__Collected data__
=== Begin Enclosure ===

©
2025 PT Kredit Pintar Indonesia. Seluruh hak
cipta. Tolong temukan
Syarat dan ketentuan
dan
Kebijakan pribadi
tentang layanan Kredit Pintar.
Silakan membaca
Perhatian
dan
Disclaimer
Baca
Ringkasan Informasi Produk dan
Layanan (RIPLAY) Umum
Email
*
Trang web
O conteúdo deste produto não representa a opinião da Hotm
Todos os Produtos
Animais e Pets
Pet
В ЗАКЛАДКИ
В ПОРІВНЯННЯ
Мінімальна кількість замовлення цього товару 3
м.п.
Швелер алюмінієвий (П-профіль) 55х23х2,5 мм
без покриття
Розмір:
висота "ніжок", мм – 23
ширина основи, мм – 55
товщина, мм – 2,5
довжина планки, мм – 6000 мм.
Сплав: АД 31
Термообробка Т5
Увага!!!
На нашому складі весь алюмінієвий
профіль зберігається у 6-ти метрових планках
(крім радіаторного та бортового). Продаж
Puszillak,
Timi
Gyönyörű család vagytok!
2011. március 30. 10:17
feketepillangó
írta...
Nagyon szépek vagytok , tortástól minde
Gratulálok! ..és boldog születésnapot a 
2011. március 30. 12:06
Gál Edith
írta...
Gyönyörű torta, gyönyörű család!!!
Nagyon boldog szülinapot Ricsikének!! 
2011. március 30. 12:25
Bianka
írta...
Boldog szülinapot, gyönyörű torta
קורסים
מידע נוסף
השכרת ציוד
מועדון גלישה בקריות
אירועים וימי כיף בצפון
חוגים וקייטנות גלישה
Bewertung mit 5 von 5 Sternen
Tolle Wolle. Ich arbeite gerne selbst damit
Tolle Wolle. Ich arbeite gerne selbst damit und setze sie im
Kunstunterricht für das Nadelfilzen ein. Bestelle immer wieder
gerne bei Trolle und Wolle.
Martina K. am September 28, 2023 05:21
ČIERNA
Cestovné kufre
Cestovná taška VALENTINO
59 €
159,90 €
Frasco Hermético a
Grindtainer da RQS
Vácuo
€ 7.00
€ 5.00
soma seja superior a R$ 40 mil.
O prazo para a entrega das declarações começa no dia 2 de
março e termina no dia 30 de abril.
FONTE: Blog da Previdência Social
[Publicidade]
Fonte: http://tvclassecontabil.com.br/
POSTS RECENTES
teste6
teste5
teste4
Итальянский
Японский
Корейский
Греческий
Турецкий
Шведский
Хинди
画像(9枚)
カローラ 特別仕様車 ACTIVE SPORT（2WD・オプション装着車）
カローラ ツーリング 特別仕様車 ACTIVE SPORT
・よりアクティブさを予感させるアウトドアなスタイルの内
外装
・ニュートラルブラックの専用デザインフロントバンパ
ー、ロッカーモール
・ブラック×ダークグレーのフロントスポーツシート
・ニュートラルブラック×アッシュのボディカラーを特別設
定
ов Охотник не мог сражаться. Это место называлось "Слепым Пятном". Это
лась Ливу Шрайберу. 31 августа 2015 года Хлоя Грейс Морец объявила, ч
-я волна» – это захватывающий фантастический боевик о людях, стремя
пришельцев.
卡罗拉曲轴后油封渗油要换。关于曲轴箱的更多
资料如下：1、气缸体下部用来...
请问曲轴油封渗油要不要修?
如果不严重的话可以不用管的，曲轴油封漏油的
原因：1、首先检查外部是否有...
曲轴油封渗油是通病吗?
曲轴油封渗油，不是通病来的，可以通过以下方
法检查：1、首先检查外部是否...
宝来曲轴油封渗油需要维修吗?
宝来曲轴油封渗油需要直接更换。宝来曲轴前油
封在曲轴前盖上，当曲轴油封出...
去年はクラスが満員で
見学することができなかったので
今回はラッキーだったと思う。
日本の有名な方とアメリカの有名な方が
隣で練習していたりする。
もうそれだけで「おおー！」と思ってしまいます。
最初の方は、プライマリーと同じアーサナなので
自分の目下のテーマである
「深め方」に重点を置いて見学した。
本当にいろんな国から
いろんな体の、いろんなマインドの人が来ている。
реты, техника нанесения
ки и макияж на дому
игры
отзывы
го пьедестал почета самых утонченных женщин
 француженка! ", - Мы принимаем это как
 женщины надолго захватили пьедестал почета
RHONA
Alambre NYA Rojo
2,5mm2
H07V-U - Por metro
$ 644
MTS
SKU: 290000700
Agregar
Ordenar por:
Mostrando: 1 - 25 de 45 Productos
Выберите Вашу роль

=== End Enclosure ===

__PROBLEM DESCRIPTION__
Turn every line of text in the records above into a numbered list, skipping any blank lines.

__ANSWER AREA__
1. ©
2. 2025 PT Kredit Pintar Indonesia. Seluruh hak
3. cipta. Tolong temukan
4. Syarat dan ketentuan
5. dan
6. Kebijakan pribadi
7. tentang layanan Kredit Pintar.
8. Silakan membaca
9. Perhatian
10. dan
11. Disclaimer
12. Baca
13. Ringkasan Informasi Produk dan
14. Layanan (RIPLAY) Umum
15. Email
16. *
17. Trang web
18. O conteúdo deste produto não representa a opinião da Hotm
19. Todos os Produtos
20. Animais e Pets
21. Pet
22. В ЗАКЛАДКИ
23. В ПОРІВНЯННЯ
24. Мінімальна кількість замовлення цього товару 3
25. м.п.
26. Швелер алюмінієвий (П-профіль) 55х23х2,5 мм
27. без покриття
28. Розмір:
29. висота "ніжок", мм – 23
30. ширина основи, мм – 55
31. товщина, мм – 2,5
32. довжина планки, мм – 6000 мм.
33. Сплав: АД 31
34. Термообробка Т5
35. Увага!!!
36. На нашому складі весь алюмінієвий
37. профіль зберігається у 6-ти метрових планках
38. (крім радіаторного та бортового). Продаж
39. Puszillak,
40. Timi
41. Gyönyörű család vagytok!
42. 2011. március 30. 10:17
43. feketepillangó
44. írta...
45. Nagyon szépek vagytok , tortástól minde
46. Gratulálok! ..és boldog születésnapot a 
47. 2011. március 30. 12:06
48. Gál Edith
49. írta...
50. Gyönyörű torta, gyönyörű család!!!
51. Nagyon boldog szülinapot Ricsikének!! 
52. 2011. március 30. 12:25
53. Bianka
54. írta...
55. Boldog szülinapot, gyönyörű torta
56. קורסים
57. מידע נוסף
58. השכרת ציוד
59. מועדון גלישה בקריות
60. אירועים וימי כיף בצפון
61. חוגים וקייטנות גלישה
62. Bewertung mit 5 von 5 Sternen
63. Tolle Wolle. Ich arbeite gerne selbst damit
64. Tolle Wolle. Ich arbeite gerne selbst damit und setze sie im
65. Kunstunterricht für das Nadelfilzen ein. Bestelle immer wieder
66. gerne bei Trolle und Wolle.
67. Martina K. am September 28, 2023 05:21
68. ČIERNA
69. Cestovné kufre
70. Cestovná taška VALENTINO
71. 59 €
72. 159,90 €
73. Frasco Hermético a
74. Grindtainer da RQS
75. Vácuo
76. € 7.00
77. € 5.00
78. soma seja superior a R$ 40 mil.
79. O prazo para a entrega das declarações começa no dia 2 de
80. março e termina no dia 30 de abril.
81. FONTE: Blog da Previdência Social
82. [Publicidade]
83. Fonte: http://tvclassecontabil.com.br/
84. POSTS RECENTES
85. teste6
86. teste5
87. teste4
88. Итальянский
89. Японский
90. Корейский
91. Греческий
92. Турецкий
93. Шведский
94. Хинди
95. 画像(9枚)
96. カローラ 特別仕様車 ACTIVE SPORT（2WD・オプション装着車）
97. カローラ ツーリング 特別仕様車 ACTIVE SPORT
98. ・よりアクティブさを予感させるアウトドアなスタイルの内
99. 外装
100. ・ニュートラルブラックの専用デザインフロントバンパ
101. ー、ロッカーモール
102. ・ブラック×ダークグレーのフロントスポーツシート
103. ・ニュートラルブラック×アッシュのボディカラーを特別設
104. 定
105. ов Охотник не мог сражаться. Это место называлось "Слепым Пятном". Это
106. лась Ливу Шрайберу. 31 августа 2015 года Хлоя Грейс Морец объявила, ч
107. -я волна» – это захватывающий фантастический боевик о людях, стремя
108. пришельцев.
109. 卡罗拉曲轴后油封渗油要换。关于曲轴箱的更多
110. 资料如下：1、气缸体下部用来...
111. 请问曲轴油封渗油要不要修?
112. 如果不严重的话可以不用管的，曲轴油封漏油的
113. 原因：1、首先检查外部是否有...
114. 曲轴油封渗油是通病吗?
115. 曲轴油封渗油，不是通病来的，可以通过以下方
116. 法检查：1、首先检查外部是否...
117. 宝来曲轴油封渗油需要维修吗?
118. 宝来曲轴油封渗油需要直接更换。宝来曲轴前油
119. 封在曲轴前盖上，当曲轴油封出...
120. 去年はクラスが満員で
121. 見学することができなかったので
122. 今回はラッキーだったと思う。
123. 日本の有名な方とアメリカの有名な方が
124. 隣で練習していたりする。
125. もうそれだけで「おおー！」と思ってしまいます。
126. 最初の方は、プライマリーと同じアーサナなので
127. 自分の目下のテーマである
128. 「深め方」に重点を置いて見学した。
129. 本当にいろんな国から
130. いろんな体の、いろんなマインドの人が来ている。
131. реты, техника нанесения
132. ки и макияж на дому
133. игры
134. отзывы
135. го пьедестал почета самых утонченных женщин
136.  француженка! ", - Мы принимаем это как
137.  женщины надолго захватили пьедестал почета
138. RHONA
139. Alambre NYA Rojo
140. 2,5mm2
141. H07V-U - Por metro
142. $ 644
143. MTS
144. SKU: 290000700
145. Agregar
146. Ordenar por:
147. Mostrando: 1 - 25 de 45 Productos
148. Выберите Вашу роль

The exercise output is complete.